Posté 03 mars 2012 à 21:57

En catimini, pendant que tout le monde se concentre sur les élections présidentielles, le ministère de la santé , sensé préserver la santé de ses concitoyens a décidé d'augmenter les seuils acceptables de pesticides dans l'eau du robinet en les multipliant par..... 5 ..... Comme le dit l'article, bientôt il suffira d'ouvrir son robinet pour traiter son jardin avec de telles lois. Il est noté que la décision date de la période où nous nous battions contre la grippe A, mais qu'elle est parue au journal officiel uniquement en février 2011 .


Cinq fois plus de pesticides autorisés dans l'eau du robinet depuis février 2011 ! En toute discrétion...

29 février 2012 17:59, Les mots ont un sens, par Napakatbra
Array. Array. Cinq fois plus de pesticides autorisés dans l'eau du robinet depuis février 2011 ! En toute discrétion... - LMOUS
Ne le lisez pas trop fort, ça risquerait de s'ébruiter : En catimini, en février 2011, le ministère de la Santé a décidé de multiplier par 5 la concentration maximale autorisée pour les pesticides dans l'eau du robinet. Désormais à consommer avec modération...
Image IPB
C'est l'association Générations Futures, ONG spécialisée dans la question des pesticides, qui a levé le lièvre le 7 février 2012, dans une indifférence médiatique totale.
Depuis 1998, un avis du Conseil Supérieur d'Hygiène Publique de France (CSHPF) tenait lieu de réglementation. Dans une transposition quelque peu olé-olé de la directive européenne 98/83, le CSHPF avait en effet décidé que l'eau ne devait "pas être utilisée, ni pour la boisson, ni pour la préparation des aliments" si un pesticide s'y trouvait à une quantité supérieure à 20% d'une valeur répondant au doux nom de "valeur sanitaire maximale" (VMax, définie par divers organismes : OMS, EFSA, AFSSA...).

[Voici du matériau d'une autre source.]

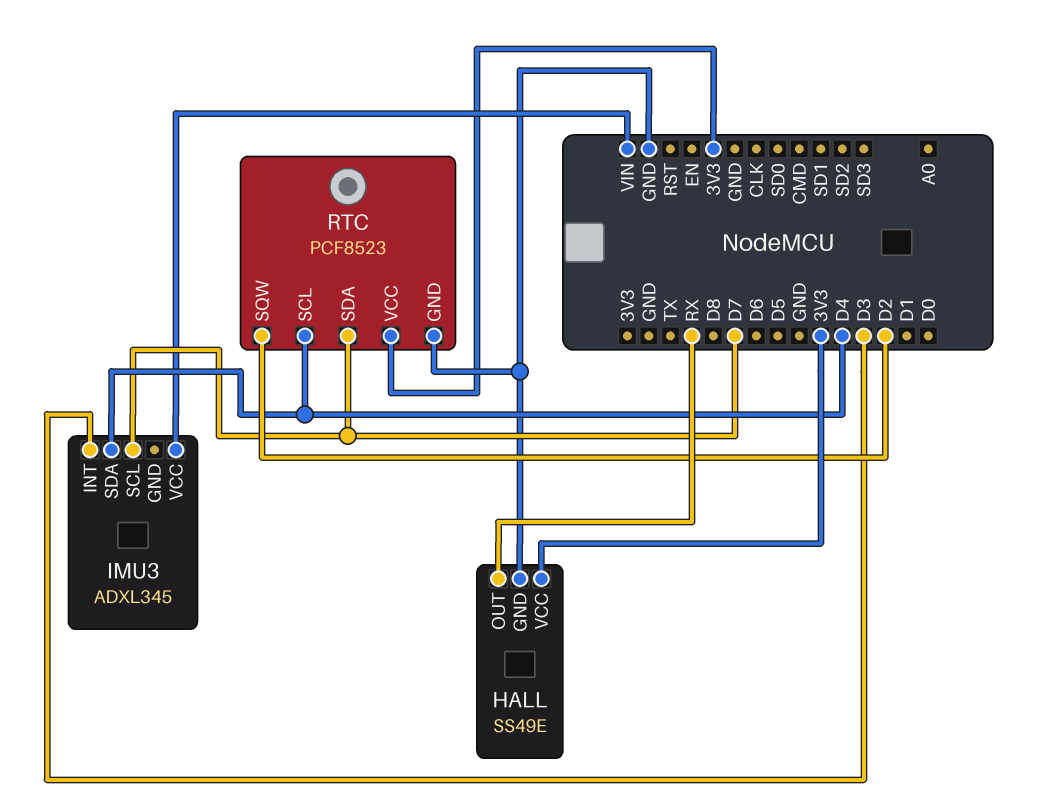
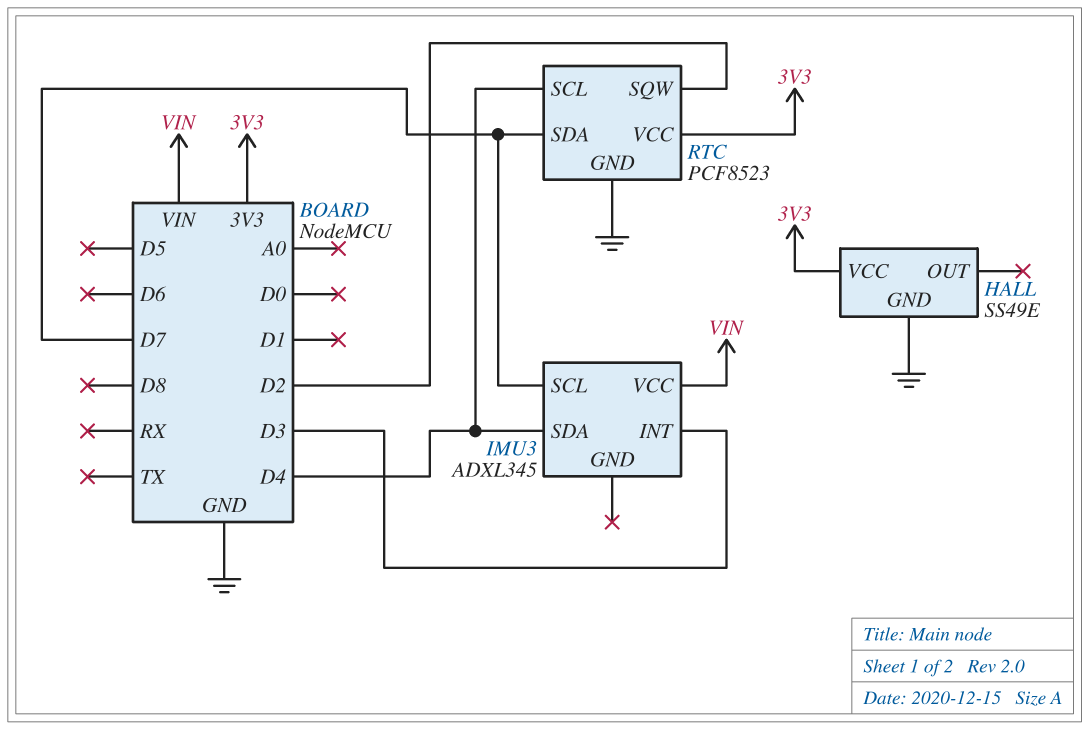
HALL pin OUT: RX -> none

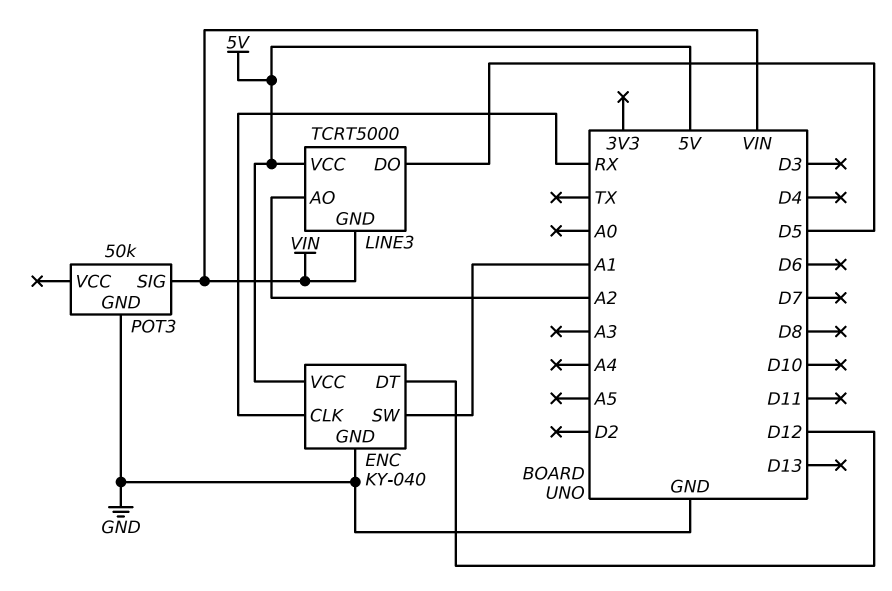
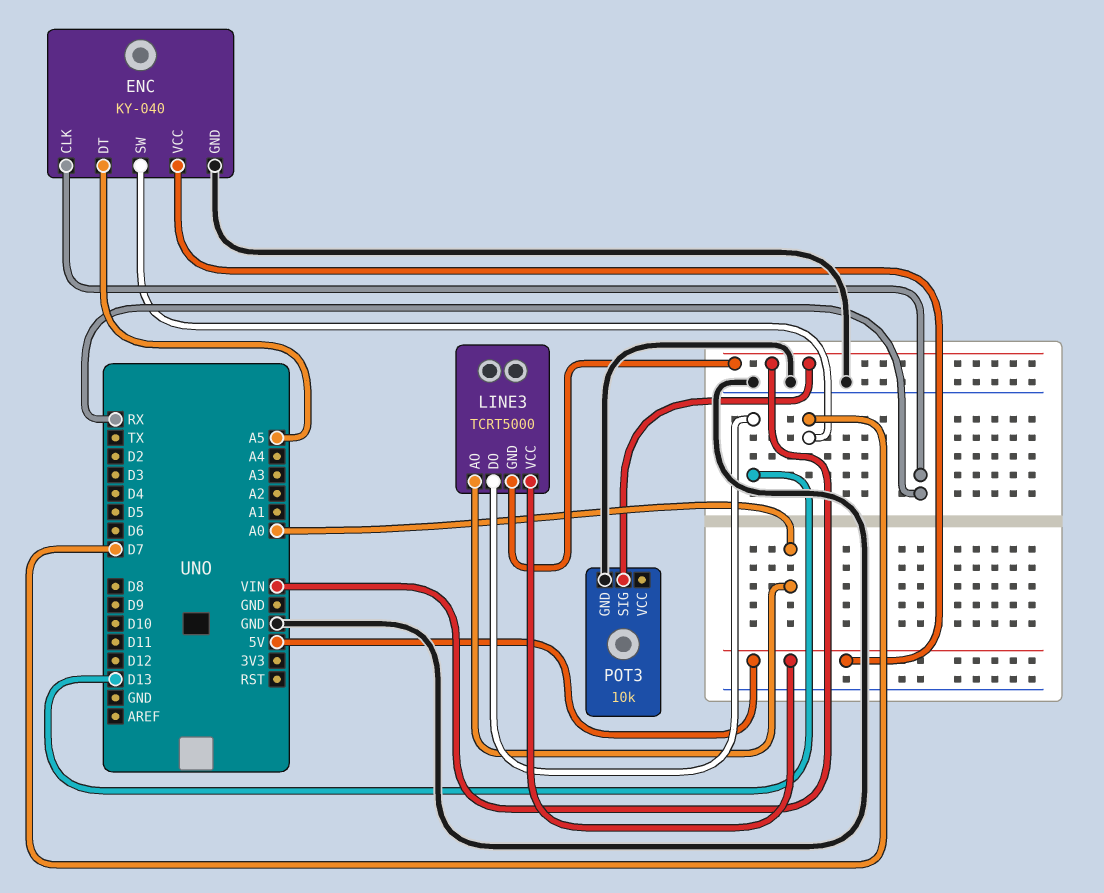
ENC pin DT: D12 -> A5
ENC pin SW: A1 -> D7
LINE3 pin AO: A2 -> A0
LINE3 pin DO: D5 -> D13
POT3: 50k -> 10k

Une interprétation qui dépassait déjà largement les normes européennes.
Les pesticides, c'est bon... buvez-en !
La "nouveauté", c'est qu'en février 2011, une instruction de la Direction Générale de la Santé (DGS, dépendant du ministère de la Santé), passée totalement inaperçue jusque là, a tout chamboulé. Sans tambour ni trompette, le ministère s'est donc jeté à l'eau et a décidé de porter les "seuils de potabilité" à 100% de la VMax. Soit une multiplication par 5 des seuils en vigueur ! Défoliant Décoiffant !

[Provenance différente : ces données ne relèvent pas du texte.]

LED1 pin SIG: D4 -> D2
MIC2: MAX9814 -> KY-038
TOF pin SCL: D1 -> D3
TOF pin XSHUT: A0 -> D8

"Autrement dit : on va tolérer dans de très nombreuses localités des quantités de pesticides dans l'eau 5 fois plus importantes qu'avant décembre 2010 !" déclare François Veillerette, porte-parole de Générations Futures. "Ainsi pour un pesticide comme le folpet, pourtant classé cancérigène probable aux Etats-Unis, on va maintenant tolérer jusqu'à 300 μg/l pendant plus d'un mois alors qu'auparavant on ne pouvait dépasser les 60 μg/l pendant la même durée !" fulmine-t-il.
Le ministère de la Santé en eaux troubles...

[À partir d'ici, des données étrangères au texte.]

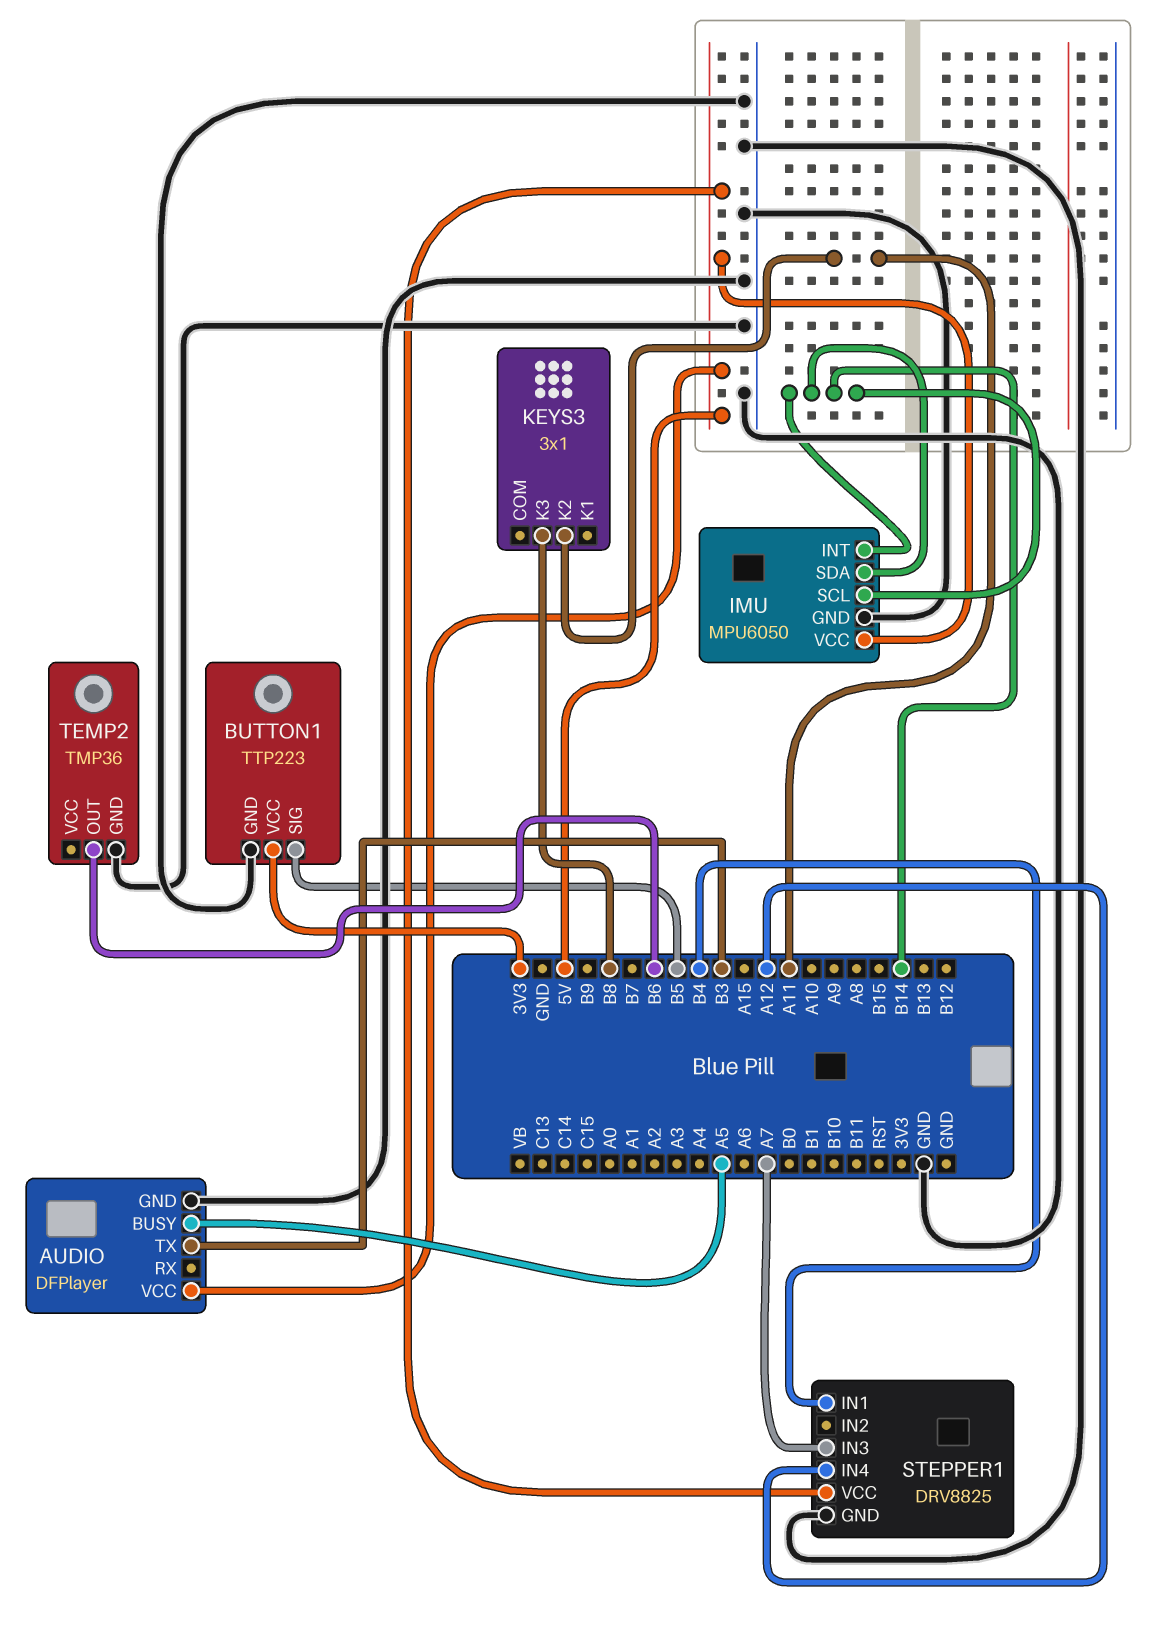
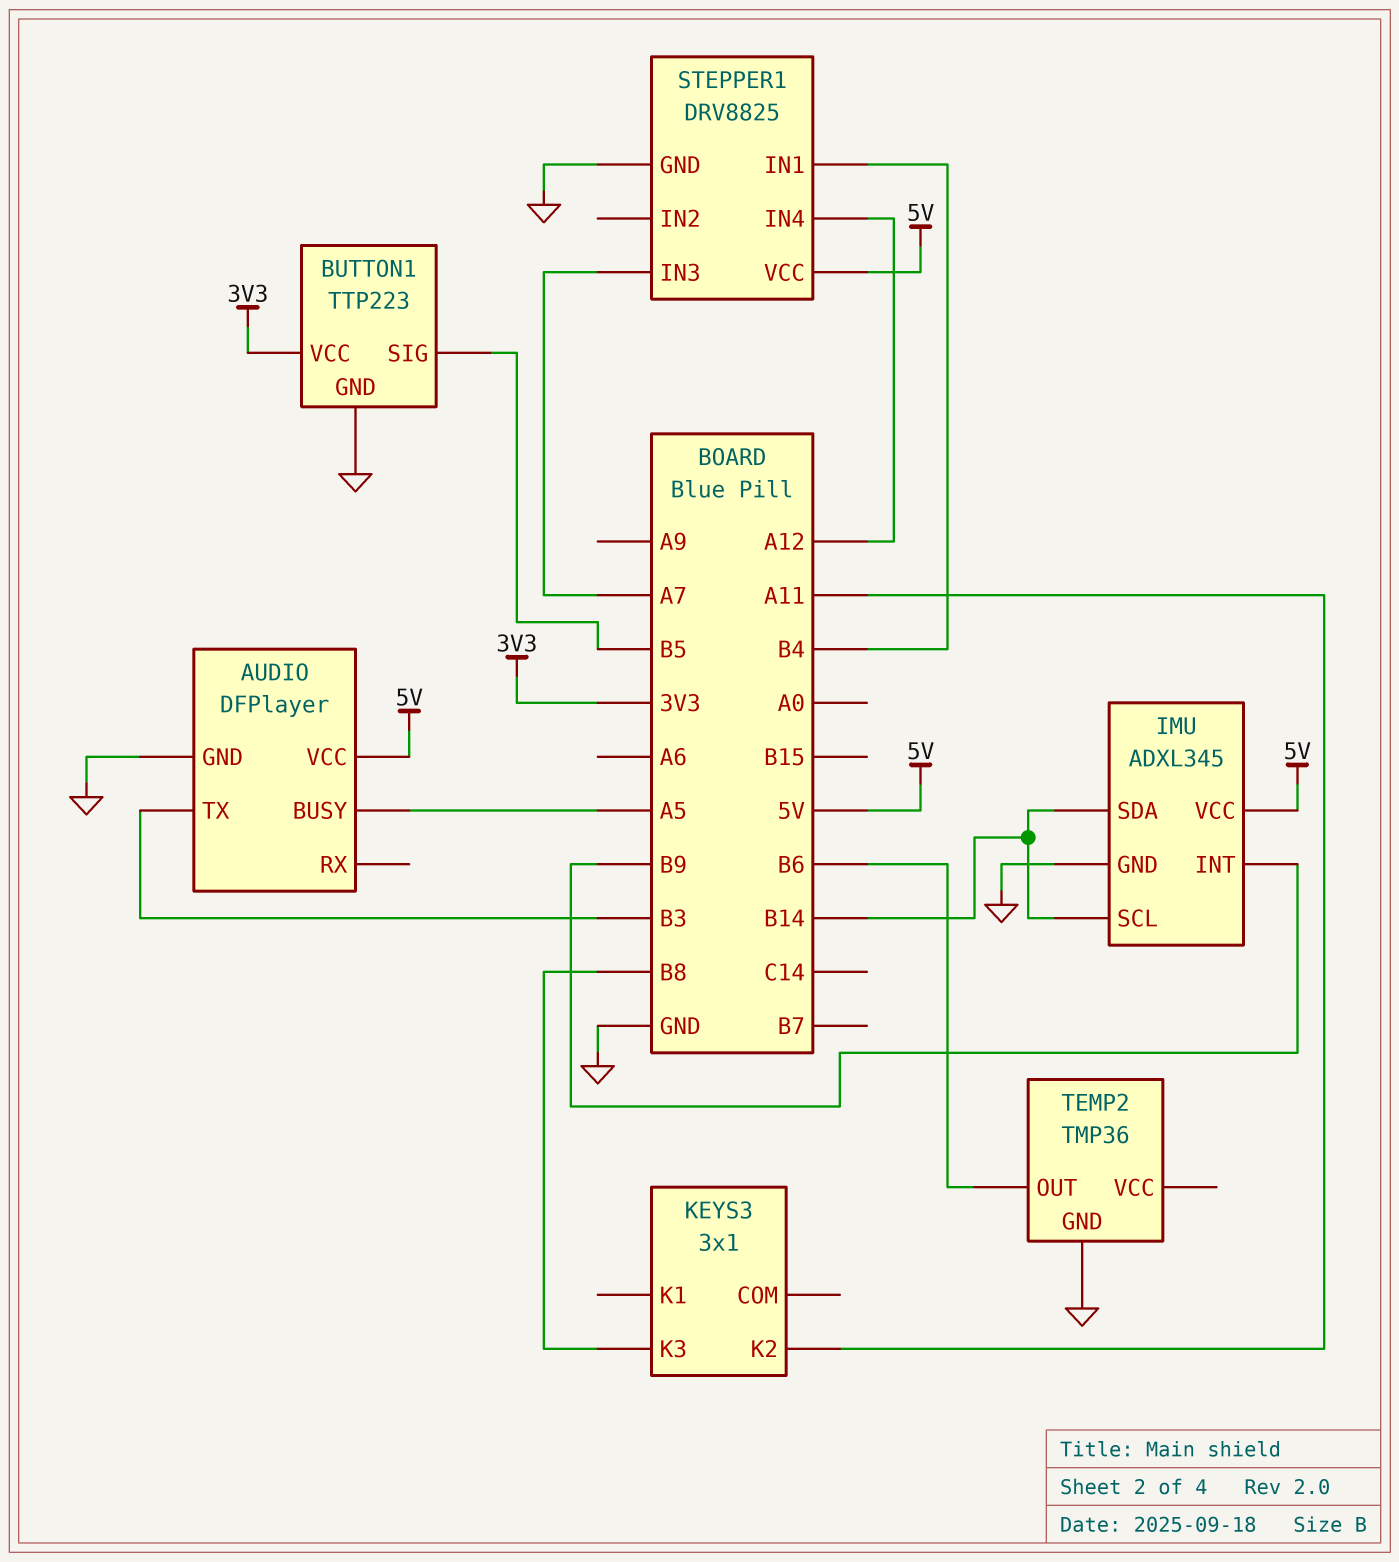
IMU: MPU6050 -> ADXL345
IMU pin INT: B14 -> B9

Autre conséquence de cette nouvelle mesure sanitaire : la baisse artificielle du nombre de personnes concernées par une présence excessive de pesticides nécessitant une restriction d'utilisation de l'eau. On est ainsi passé de 34 300 personnes touchées par ces restrictions en 2009 à une estimation de 8 939, selon les chiffres du ministère ! De la belle ouvrage...
"Cette amélioration en trompe l'oeil n'est due qu'à une manipulation des valeurs de pesticides acceptées dans l'eau et pas à une véritable amélioration de la situation" proteste François Veillerette qui voit là "la preuve que les autorités publiques ont renoncé à améliorer la situation en changeant les pratiques agricoles en profondeur mais préfèrent changer les graduations du thermomètre que de faire vraiment baisser la fièvre !"...
Et bientôt, au fil de l'eau, il suffira d'arroser son jardin pour le désherber ? On n'arrête pas le progrès...
Remarque, ajoutée à 22h30 : la décision date du 9 décembre 2010, elle n'a été publiée au Bulletin Officiel que le 15 février 2011

source: les mots ont un sens
"On ne voit bien qu'avec le coeur, l'essentiel est invisible pour les yeux"! Extrait du petit prince de St Exupéry.